I want to try it out before I commit to a monthly pass so that’s another goal of mine. Go climbing. See how I like it. See if it’s something I can see myself sticking to. There seems to be a community among rock climbers that I’d like to be a part of, so we’ll see how I like it. I’ll let you know when I end up going.

4. Learn to code.

This is a difficult one because it is such an open goal. There is so much to learn in the world of coding, from HTML 5/CSS to Java, from Python to C++. It’s not something that I can just “learn,” but it’s something that I can take a bite out of and attempt to work on it a piece at a time. I can pick one language and begin to learn it until I understand it and then move onto the next. I was originally taking a computer science course that is due December 31st, but I ended up too far behind due to outside circumstances so I will attempt it again come the new year when it’s reuploaded.

From what I’ve read, you don’t just go in to “learn to code.” You go in to create a project. That’s where the real desire to learn comes from, from a passion project that you want to put into life. I’ve got some ideas but they’re not nearly fleshed out, so I have some things to consider as I go about selecting my first language and taking those initial steps to get started.

5. Continue my transition.

This is another open-ended goal as there are myriad things I’d like to accomplish within this umbrella. I’d like to start my medical transition, to begin hormone replacement therapy, but before that I have to get enrolled with insurance. My three months at this job is tomorrow so I’ll be eligible but I’d like to talk with the insurance agent before I sign up to assure that gender identity disorder is covered within the plan my employer has selected. I don’t want to sign up for something I won’t be able to use. There’s a small sub-goal: talk to the insurance agent.

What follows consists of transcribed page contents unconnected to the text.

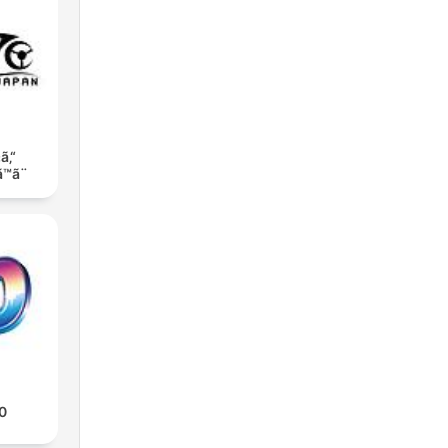
±ã‚“
™ã¨
0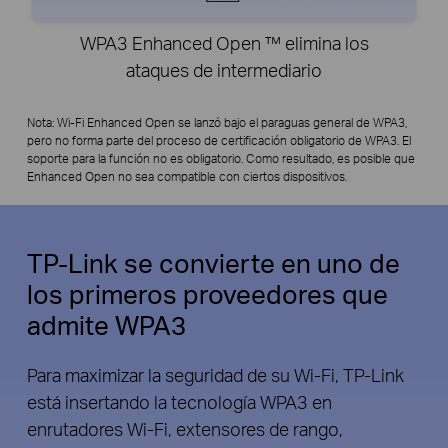
WPA3 Enhanced Open ™ elimina los
ataques de intermediario
Nota: Wi-Fi Enhanced Open se lanzó bajo el paraguas general de WPA3,
pero no forma parte del proceso de certificación obligatorio de WPA3. El
soporte para la función no es obligatorio. Como resultado, es posible que
Enhanced Open no sea compatible con ciertos dispositivos.
TP-Link se convierte en uno de
los primeros proveedores que
admite WPA3
Para maximizar la seguridad de su Wi-Fi, TP-Link
está insertando la tecnología WPA3 en
enrutadores Wi-Fi, extensores de rango,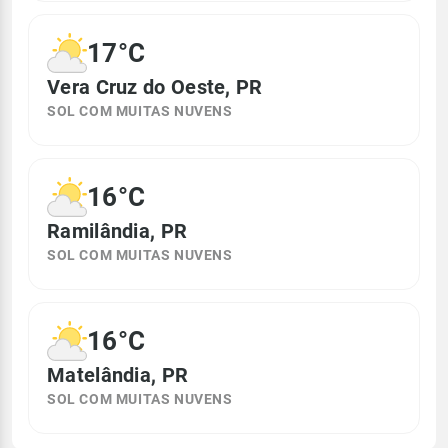
17°C
Vera Cruz do Oeste, PR
SOL COM MUITAS NUVENS
16°C
Ramilândia, PR
SOL COM MUITAS NUVENS
16°C
Matelândia, PR
SOL COM MUITAS NUVENS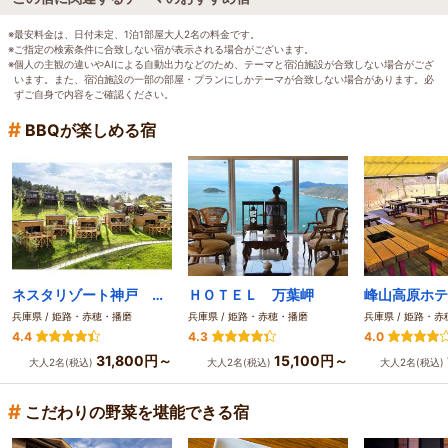
※最安料金は、日付未定、1泊1部屋大人2名の料金です。
※ご指定の検索条件に合致しない宿が表示される場合がございます。
※個人の主観の違いやAIによる自動出力などのため、テーマと宿泊施設が合致しない場合がござ
います。また、宿泊施設の一部の部屋・プランにしかテーマが合致しない場合があります。必
ずご自身で内容をご確認ください。
#
BBQが楽しめる宿
ネスタリゾート神戸 ＧＬＡＭＰ ＢＢＱ ＰＡＲＫ
ＨＯＴＥＬ 万葉岬
兵庫県 / 姫路・赤穂・播磨
兵庫県 / 姫路・赤穂・播磨
兵庫県 / 姫路・
4.4
4.3
4.0
31,800円～
15,100円～
大人2名(税込)
大人2名(税込)
大人2名(税込)
#
こだわりの野菜を堪能できる宿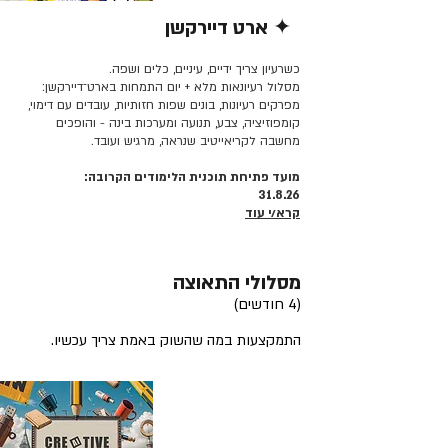
✦ ארט דיירקשן
קרא/י עוד >>
כשרעיון צריך ידיים, עיניים, כלים ושפה.
מסלול רעיונאות מלא + יום התמחות בארט־דיירקשן:
מפרקים רעיונות, בונים שפות חזותיות, עובדים עם דימוי,
קומפוזיציה, צבע, תנועה ומערכות בינה - והופכים
מחשבה לקריאייטיב שנראה, מרגיש ועובד.
מועד פתיחת תוכנית הלימודים הקרובה:
31.8.26
קרא/י עוד
מסלולי התאוצה
(4 חודשים)
התמקצעות במה שהשוק באמת צריך עכשיו.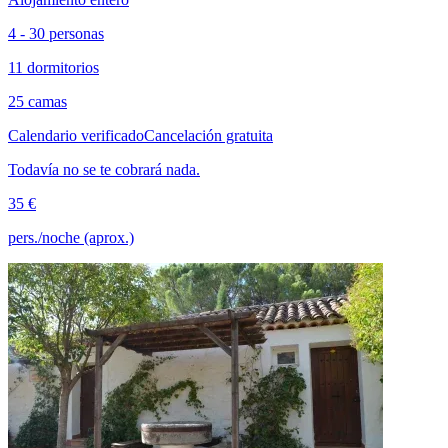
4 - 30 personas
11 dormitorios
25 camas
Calendario verificado
Cancelación gratuita
Todavía no se te cobrará nada.
35 €
pers./noche (aprox.)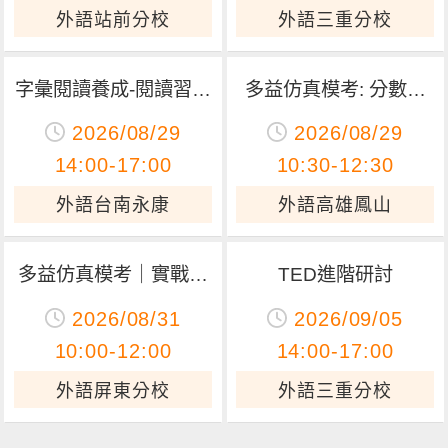
外語站前分校
外語三重分校
字彙閱讀養成-閱讀習慣
多益仿真模考: 分數偵
終身受益
測器啟動！來場真實模
2026/08/29
2026/08/29
考，找出你的 TOEIC
14:00-17:00
10:30-12:30
升級路線！
外語台南永康
外語高雄鳳山
多益仿真模考｜實戰演
TED進階研討
練一次到位，檢視多益
2026/08/31
2026/09/05
實力
10:00-12:00
14:00-17:00
外語屏東分校
外語三重分校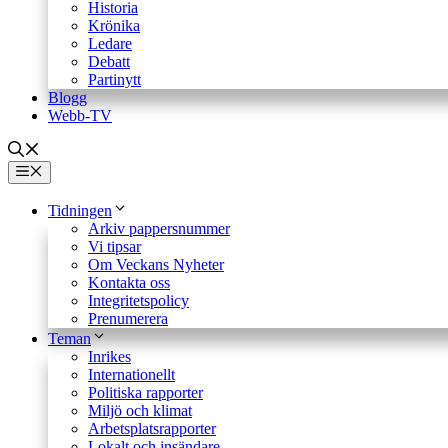
Historia
Krönika
Ledare
Debatt
Partinytt
Blogg
Webb-TV
Meny
Tidningen
Arkiv pappersnummer
Vi tipsar
Om Veckans Nyheter
Kontakta oss
Integritetspolicy
Prenumerera
Teman
Inrikes
Internationellt
Politiska rapporter
Miljö och klimat
Arbetsplatsrapporter
Lokalt och insändare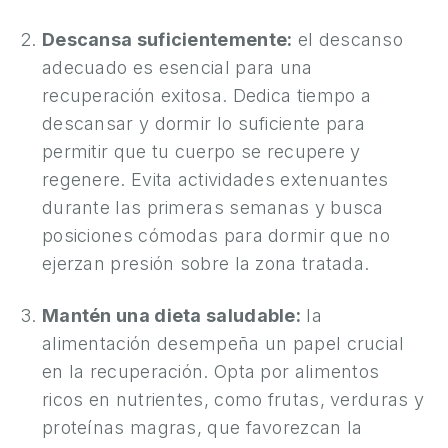
Y
Descansa suficientemente:
el descanso
C
adecuado es esencial para una
I
recuperación exitosa. Dedica tiempo a
R
descansar y dormir lo suficiente para
U
permitir que tu cuerpo se recupere y
G
regenere. Evita actividades extenuantes
Í
A
durante las primeras semanas y busca
M
posiciones cómodas para dormir que no
A
ejerzan presión sobre la zona tratada.
S
C
Mantén una dieta saludable:
la
U
alimentación desempeña un papel crucial
L
en la recuperación. Opta por alimentos
I
ricos en nutrientes, como frutas, verduras y
N
proteínas magras, que favorezcan la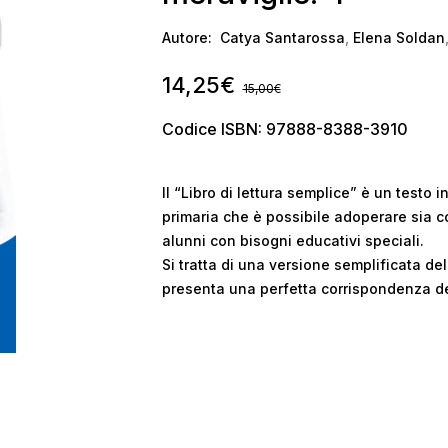
Autore:
Catya Santarossa
,
Elena Soldan
14,25
€
15,00
€
Codice ISBN: 97888-8388-3910
Il “Libro di lettura semplice” è un testo 
primaria che è possibile adoperare sia c
alunni con bisogni educativi speciali.
Si tratta di una versione semplificata del
presenta una perfetta corrispondenza de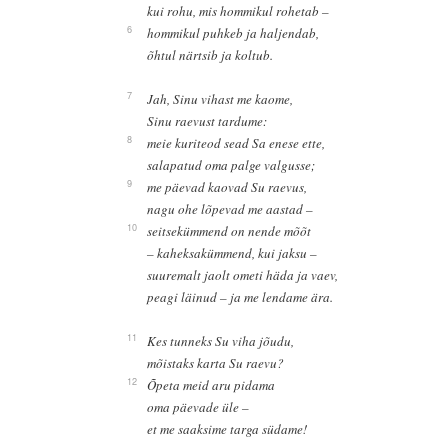
kui rohu, mis hommikul rohetab –
6
hommikul puhkeb ja haljendab,
õhtul närtsib ja koltub.
7
Jah, Sinu vihast me kaome,
Sinu raevust tardume:
8
meie kuriteod sead Sa enese ette,
salapatud oma palge valgusse;
9
me päevad kaovad Su raevus,
nagu ohe lõpevad me aastad –
10
seitsekümmend on nende mõõt
– kaheksakümmend, kui jaksu –
suuremalt jaolt ometi häda ja vaev,
peagi läinud – ja me lendame ära.
11
Kes tunneks Su viha jõudu,
mõistaks karta Su raevu?
12
Õpeta meid aru pidama
oma päevade üle –
et me saaksime targa südame!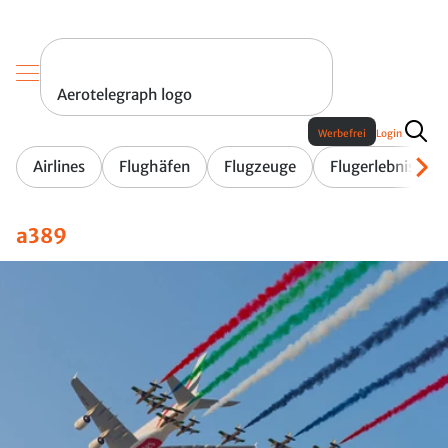
Aerotelegraph logo
Werbefrei
Login
Airlines
Flughäfen
Flugzeuge
Flugerlebnis
a389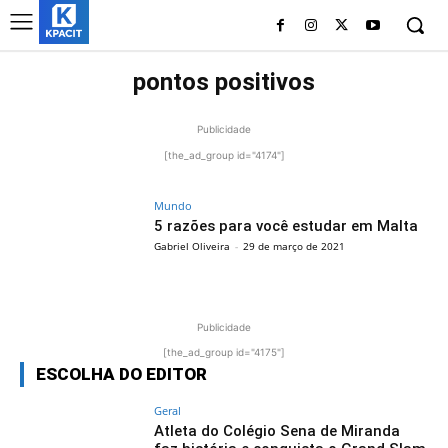
pontos positivos
Publicidade
[the_ad_group id="4174"]
Mundo
5 razões para você estudar em Malta
Gabriel Oliveira
-
29 de março de 2021
Publicidade
[the_ad_group id="4175"]
ESCOLHA DO EDITOR
Geral
Atleta do Colégio Sena de Miranda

I’d also like to get started on my legal name and gender marker change. From what I’ve learned it’s a more expensive process than I originally imagined, but I’m saving up money right now (currently $250 a month) and I’ll be able to apply some of that to the process. I’ve got the forms printed and I need to fill them out, and I’ll go from there and document the experience here.

The two main aspects of my life I want to document in this blog are my transition and my journey in sobriety, in the hopes that some other transgender alcoholic will be able to benefit from where I saw a lack of information. While I’m not going to be any sort of concrete evidence of how to do things, I hope that my experience will help someone else. I’m still very new to all of this so it’s all going to be from the beginning which, I believe, will be interesting to follow. But of course I believe myself to be interesting. I could merely be rambling to an empty cyberspace, but I’ll look back on this project in a year or two and see evidence of the changes I’m working so hard to make.

I believe that having goals will make it easier to remain present while I slowly get things ready to move. While it’s still around a year away, I’m starting to see it becoming a reality. I’ve established both these short-term goals and some long-term goals that perhaps I’ll write about another time and I intend to see them through. I have things I want to accomplish with my life and I don’t want it to become an endless cycle of sleep, work, eat, rinse, repeat. I was made for more than this and I want to see the things I can accomplish. I won’t be able to see those things, though, if I don’t take the first step.